Já ganhou um prémio Saramago. Revê-se ou aprecia mais o homem, o político, o escritor ou nenhum?

O José Saramago é um grande homem, é um grande escritor. Cresci a admirar o seu compromisso constante com as questões sociais e políticas, admiro que se incomode e não preciso de estar sempre de acordo com ele. Acho que é bem verdade aquela máxima que diz que o preocupante não é o barulho dos maus, mas sim o silêncio dos bons. O Saramago escreve magistralmente e nunca se calou, correndo riscos e incomodando-se. Gosto de gente assim, que pense e opine, para que quem detenha o poder não se julgue invisível ou impune.

Quem são para si os grandes escritores vivos da actualidade?

Saramago (ainda vivo na altura da entrevista) e Lobo Antunes (por quem tenho uma paixão avassaladora), Herberto Helder, Agustina, Ramos Rosa, Maria Velho da Costa, Armando Silva Carvalho, José Agostinho Baptista, Adília Lopes.

Acha que um blogger é um escritor que não arranjou editor ou é um repentista que gosta de se ouvir a si próprio? Há uma literatura do tempo das redes sociais?

Um blogger pode ser de tudo. Há-os bons e maus. Há daqueles que hão-de passar a livro em esplendor, e outros que não chegarão lá. Acho que o blogue intensificou algumas características que já vinham a ser exploradas na literartura pós-moderna, a fragmentaridade e a atenção a um sem número de temas menores, aquilo que leva a uma espécie de literatura de tom diarístico. As recolhas do Pedro Mexia mostram isso bem. Penso que serão dos melhores livros resultantes de blogues que tivemos em Portugal. Por consequência o Pedro Mexia será dos nossos bloguers mais interessantes, sem dúvida. Mas ele já vinha dos livros, na verdade, o blogue veio depois.
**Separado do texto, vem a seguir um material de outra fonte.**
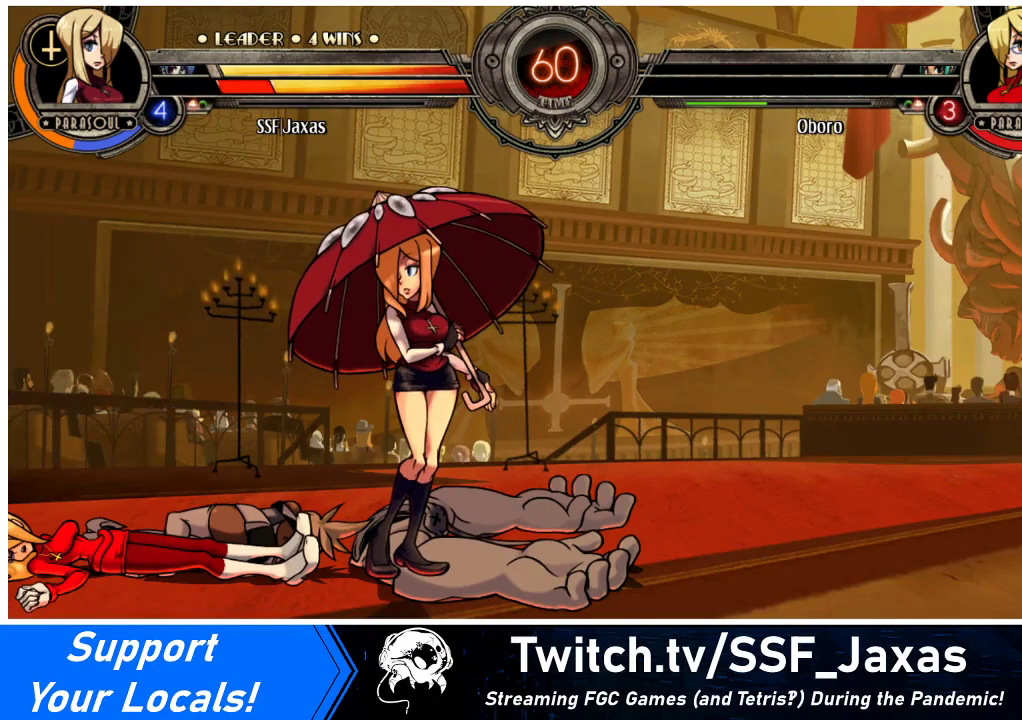
{"buttons": [], "events": [[367, "CROSS", "down"], [500, "CROSS", "up"]]}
Acordo Ortográfico: sim ou não?

Sim, se exactamente como está definido é que tenho dúvida. Mas acho fundamental que procuremos manter a língua coesa no âmbito dos PALOP. Se o mundo nos deixar com o português confinado a Portugal vamos ficar mais sozinhos, muito mais pequenos, numa espécie de claustrofobia que será difícil de ultrapassar e que nos prejudicará a todos os níveis, desde logo, e mais ainda, no que respeita à auto-estima.

O graffitti é uma forma de arte ou vandalismo?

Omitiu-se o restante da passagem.